How to correctly create a bit mask for a number
Tell me in simple human language - how to correctly compose and use bit masks? Preferably with examples in C.
For example, I have an int of 6 digits (if we consider the decimal representation), say 112 300. I need to allocate the highest digits of the number (one hundred and ten thousand) or vice versa (two thousand three hundred).
There is an understanding that the bitwise operation ' And ' ironically gives '1' when the bits match, but there is no understanding (or confused) of that, how to properly design the mask and perform a shift for the selection.
God grant you patience, thank you!
2 answers
Bit operations are designed to work with bits. There is no match between the decimal digits and the bitmask. There is a correspondence between hexadecimal digits and the bitmask.

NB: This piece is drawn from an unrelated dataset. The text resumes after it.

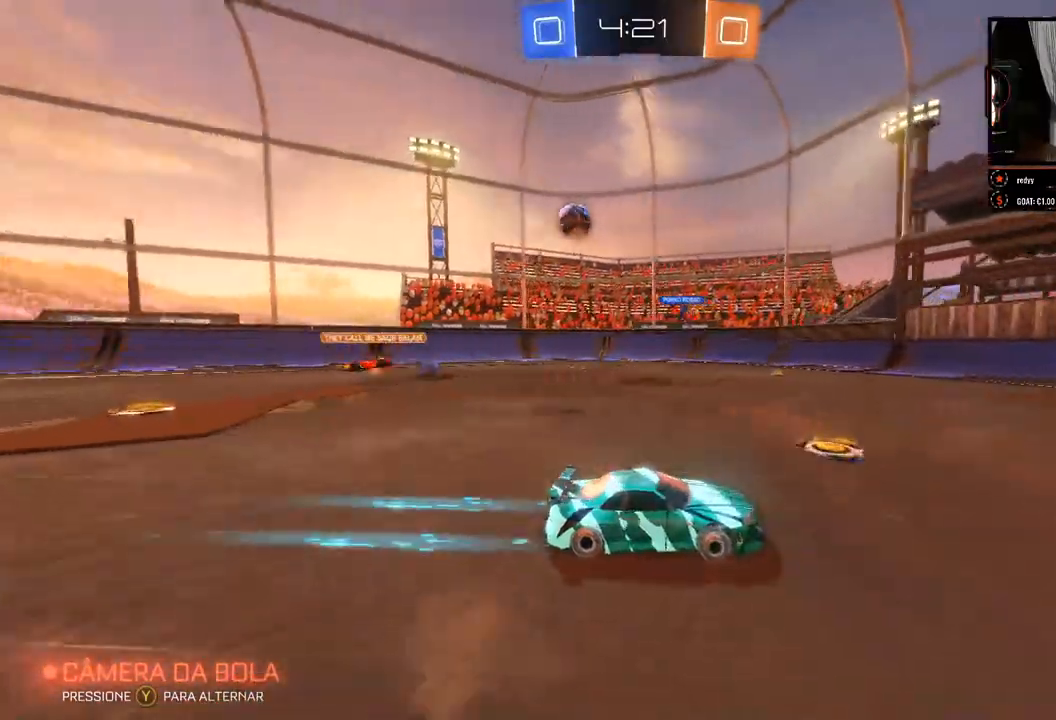
{"buttons": ["R2"], "left_stick": "center", "right_stick": "center", "events": []}
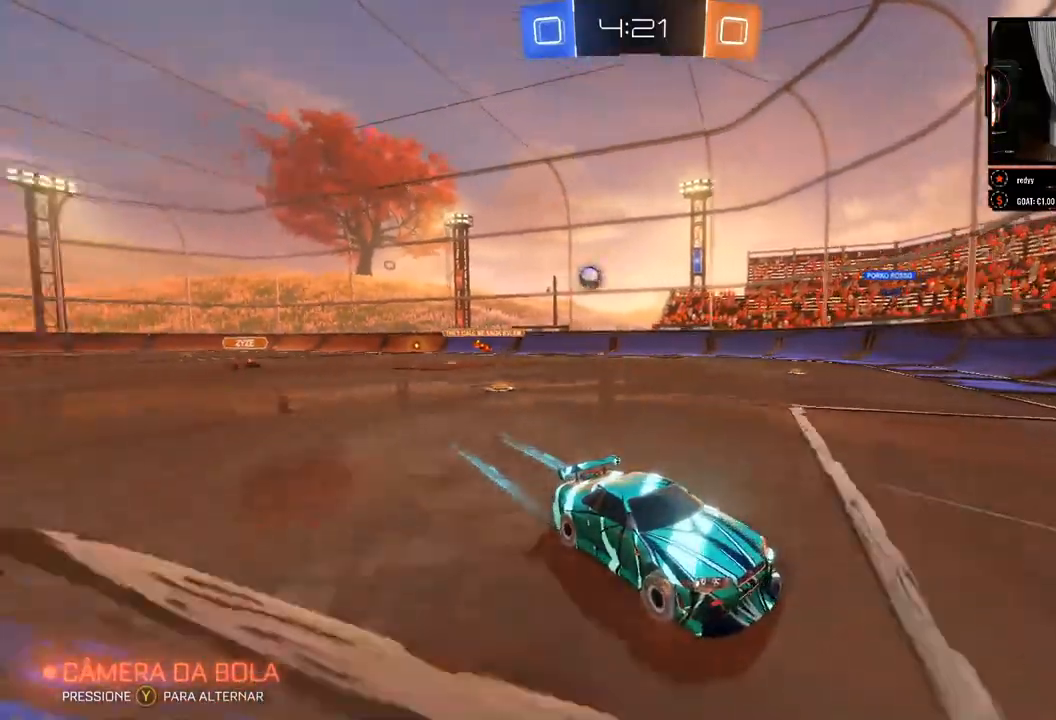
{"buttons": ["X", "R2"], "left_stick": "left", "right_stick": "center", "events": [[133, "left_stick", "left"], [217, "X", "down"]]}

You just need to divide the number by a power of 10 or take the remainder of the division by a power of 10 to get one or another part of the number.
For example, to get 2300
from the number 112 300
, you need to write the expression
112300 % 10000
As for the shift operators >> and
For example, if you have a number 3
that can be represented in binary form as 0011
, then after applying the >>
operator to this number, you will get 0001
, that is, 1. Indeed, 3 / 2 is equal to 1 for integer operands. If you use the 0110, which corresponds to 6.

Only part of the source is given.